The Ducktown Basin Museum is located in Polk County at the southeastern corner of Tennessee. The museum documents and interprets the copper mining history of the state. Located on the grounds of the former Burra Burra Mine Company overlooking the town of Ducktown, the museum preserves key elements of the area’s industrial archaeology in addition to documenting the environmental destruction associated with underground and surface mining and the smelting process.
Copper mining in the “Copper Basin” dates to the 1840s; a reproduction of the Hiwassee smelter stack (circa 1850) is on the west side of Tennessee Highway 68. Julius E. Raht became the leading manager of the various Copper Basin companies prior to the Civil War. While the conflict stopped mining in 1863, postwar production soared. From 1865 to 1878, over 24 million pounds of copper were taken from underground mines while fifty square miles of the basin were stripped of timber in order to build underground mines and fuel local smelters.

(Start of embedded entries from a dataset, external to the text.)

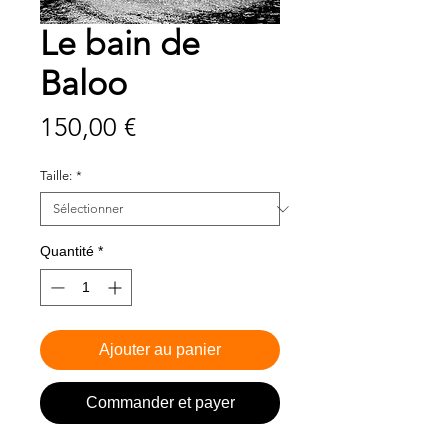
Le bain de
Baloo
Prix
150,00 €
Taille:
*
Quantité
*
Ajouter au panier
Commander et payer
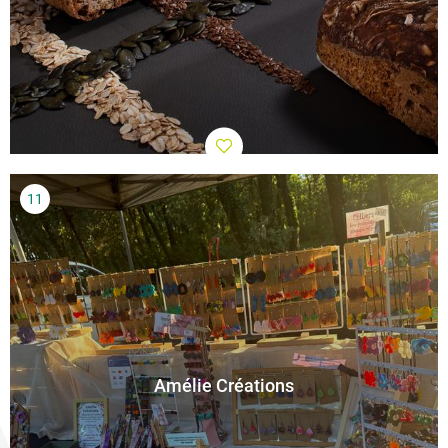
Amélie Créations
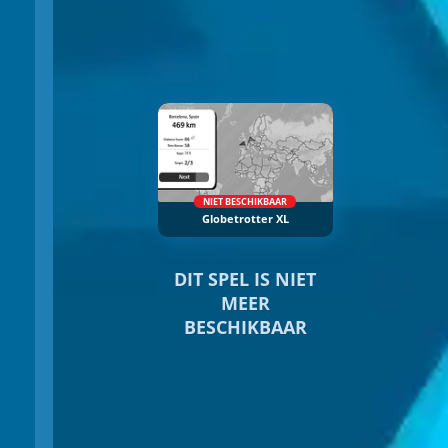
NIET BESCHIKBAAR
Globetrotter XL
DIT SPEL IS NIET
MEER
BESCHIKBAAR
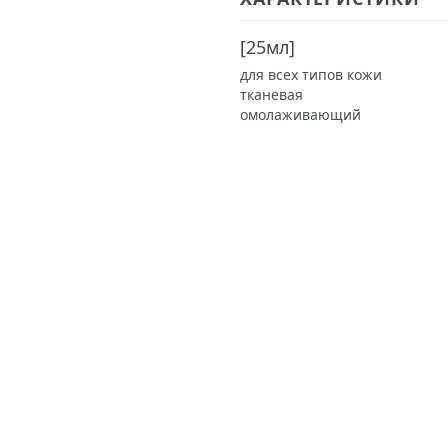
[
25мл
]
для всех типов кожи
тканевая
омолаживающий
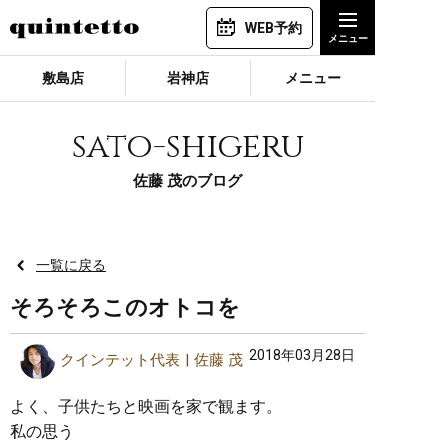
WEB予約
敷島店
岩神店
メニュー
sato-shigeru
佐藤 茂のブログ
一覧に戻る
そろそろこのオトコを
2018年03月28日
クインテット代表
佐藤 茂
よく、子供たちと映画を家で観ます。
私の思う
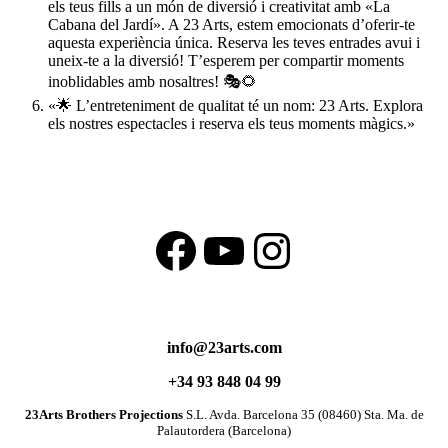
els teus fills a un món de diversió i creativitat amb «La
Cabana del Jardí». A 23 Arts, estem emocionats d’oferir-te
aquesta experiència única. Reserva les teves entrades avui i
uneix-te a la diversió! T’esperem per compartir moments
inoblidables amb nosaltres! 🎭🌻
«🌟 L’entreteniment de qualitat té un nom: 23 Arts. Explora
els nostres espectacles i reserva els teus moments màgics.»
Facebook
YouTube
Instagram
info@23arts.com
+34 93 848 04 99
23Arts Brothers Projections
S.L. Avda. Barcelona 35 (08460) Sta. Ma. de
Palautordera (Barcelona)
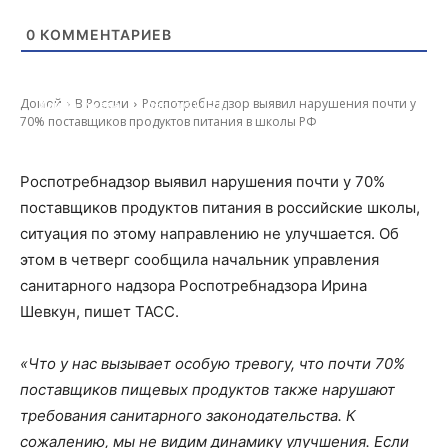
0
КОММЕНТАРИЕВ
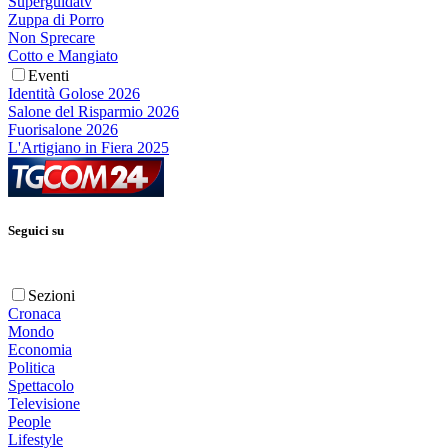
Superguidatv
Zuppa di Porro
Non Sprecare
Cotto e Mangiato
Eventi
Identità Golose 2026
Salone del Risparmio 2026
Fuorisalone 2026
L'Artigiano in Fiera 2025
Seguici su
Sezioni
Cronaca
Mondo
Economia
Politica
Spettacolo
Televisione
People
Lifestyle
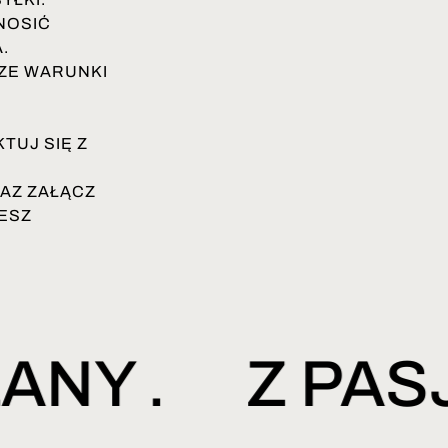
NOSIĆ
.
ZE WARUNKI
TUJ SIĘ Z
AZ ZAŁĄCZ
ESZ
LANY .
Z PA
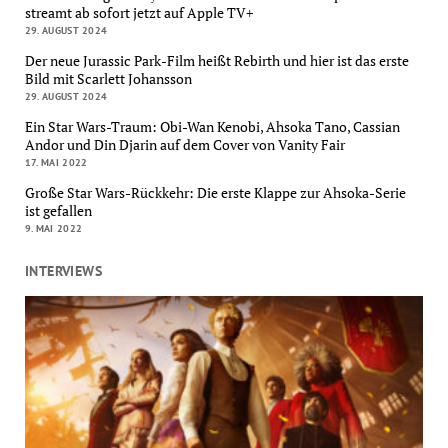
streamt ab sofort jetzt auf Apple TV+
29. AUGUST 2024
Der neue Jurassic Park-Film heißt Rebirth und hier ist das erste
Bild mit Scarlett Johansson
29. AUGUST 2024
Ein Star Wars-Traum: Obi-Wan Kenobi, Ahsoka Tano, Cassian
Andor und Din Djarin auf dem Cover von Vanity Fair
17. MAI 2022
Große Star Wars-Rückkehr: Die erste Klappe zur Ahsoka-Serie
ist gefallen
9. MAI 2022
INTERVIEWS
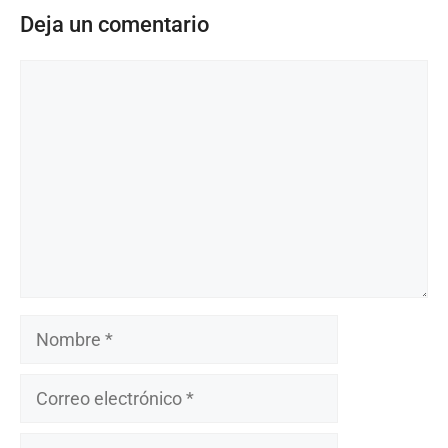
Deja un comentario
Comentario
Nombre
Correo
electrónico
Sitio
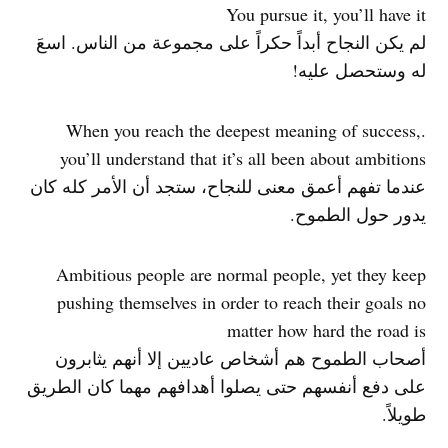
You pursue it, you’ll have it
لم يكن النجاح أبداً حكراً على مجموعة من الناس. اسعَ
له وستحصل عليه!
.When you reach the deepest meaning of success,
you’ll understand that it’s all been about ambitions
عندما تفهم أعمق معنى للنجاح، ستجد أن الأمر كله كان
يدور حول الطموح.
Ambitious people are normal people, yet they keep
pushing themselves in order to reach their goals no
matter how hard the road is
أصحاب الطموح هم أشخاص عاديين إلا أنهم يثابرون
على دفع أنفسهم حتى يصلوا أهدافهم مهما كان الطريق
طويلاً.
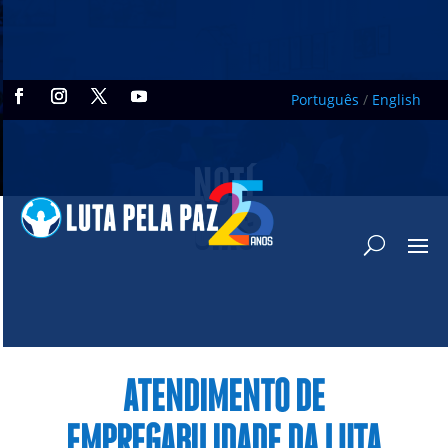
Português
/
English
NOTÍ
CIAS
ATENDIMENTO DE
EMPREGABILIDADE DA LUTA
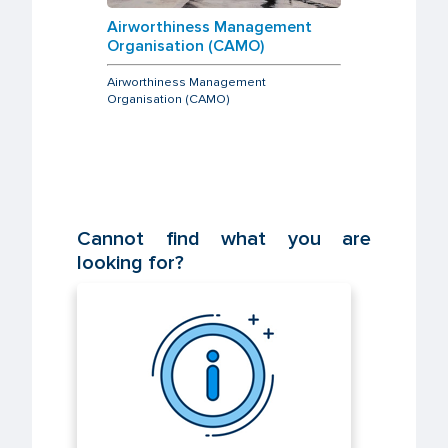
Airworthiness Management
Organisation (CAMO)
Airworthiness Management
Organisation (CAMO)
Cannot find what you are
looking for?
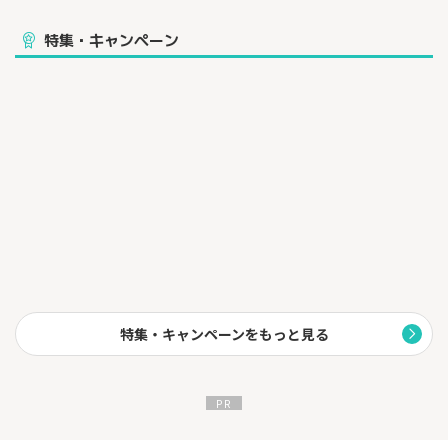
特集・キャンペーン
特集・キャンペーンをもっと見る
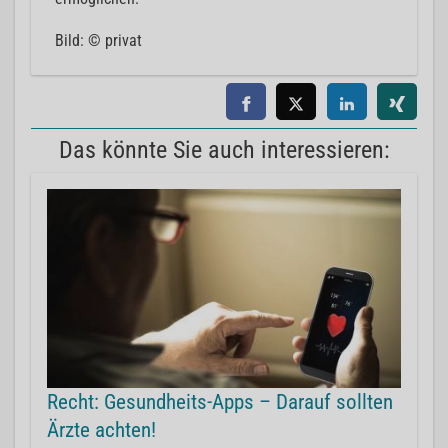
Bild: © privat
Das könnte Sie auch interessieren:
Recht: Gesundheits-Apps – Darauf sollten
Ärzte achten!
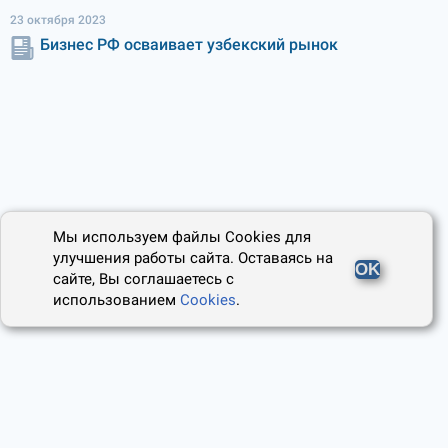
23 октября 2023
Бизнес РФ осваивает узбекский рынок
Мы используем файлы Cookies для
улучшения работы сайта. Оставаясь на
OK
сайте, Вы соглашаетесь с
использованием
Cookies
.
2014 - 2026, Юридический Советник
О проекте
Пользовательское соглашение
Наши авторы
Политика cookies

The next era of sustained growth and expansion came in the late 1890s when the newly formed Tennessee Copper Company sank a giant underground shaft at its Burra Burra mine in 1899. By the time the company closed Burra Burra mine in 1959, over 15.6 million tons of copper ore had been extracted. The company maintained a surface mining office at Burra Burra until 1976, and copper mining continued in the Basin until 1987. The Ducktown Basin Museum interprets the remnants of the Burra Burra works, including ten buildings located on seventeen acres as well as the only surviving mine headframe in Tennessee. Due to their significance in the state’s mining history, the Burra Burra mine properties and large portions of the towns of Ducktown and Copperhill are listed on the National Register of Historic Places.